Provided data:
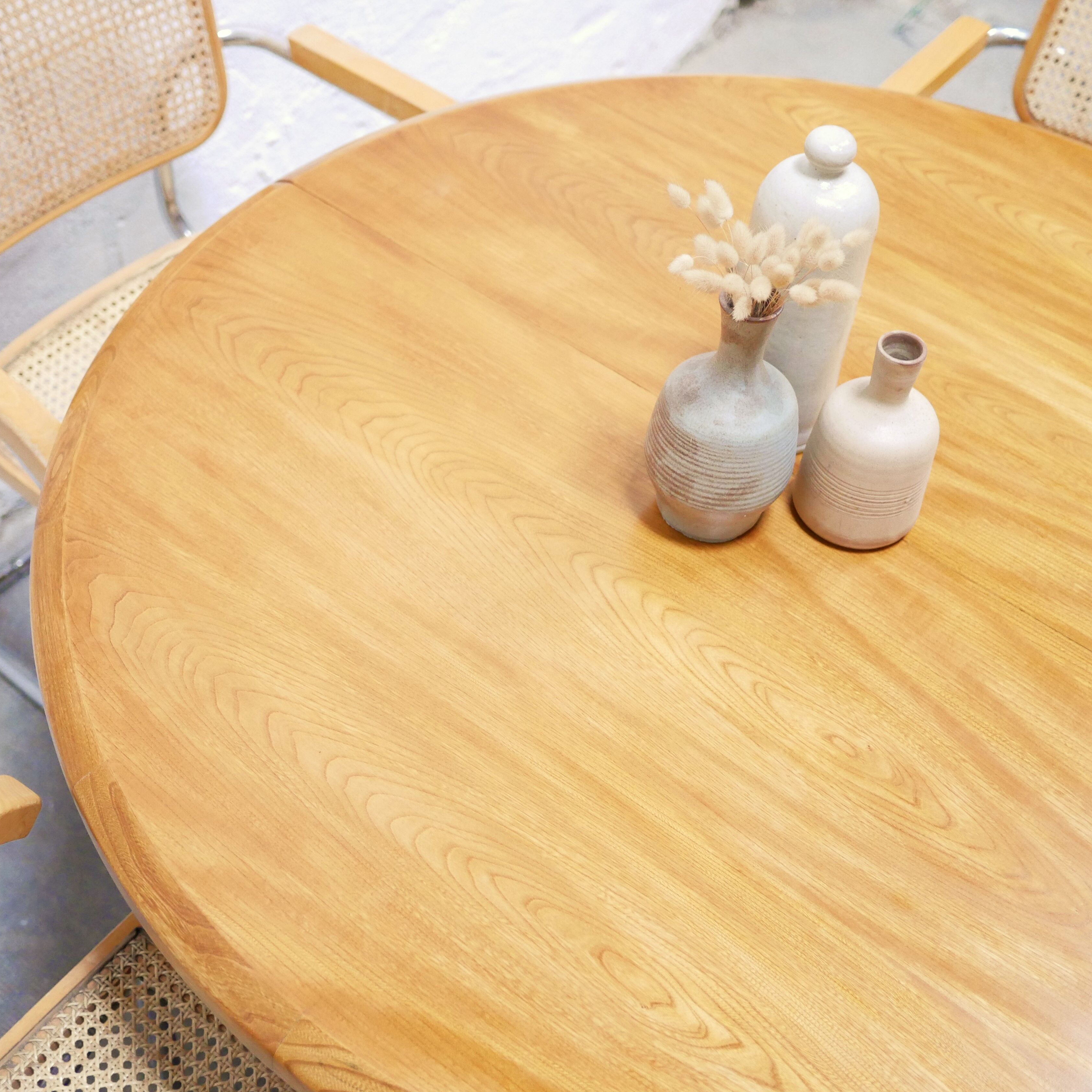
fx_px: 1713
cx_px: 479
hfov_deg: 35.3
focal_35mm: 48
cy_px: 549
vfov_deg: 35.4
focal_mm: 20
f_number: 1.7
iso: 2000
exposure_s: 1/60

Work to complete: Apart from the images, please copy every line of the data exactly as written.

Solution to the exercise:
fx_px: 1713
cx_px: 479
hfov_deg: 35.3
focal_35mm: 48
cy_px: 549
vfov_deg: 35.4
focal_mm: 20
f_number: 1.7
iso: 2000
exposure_s: 1/60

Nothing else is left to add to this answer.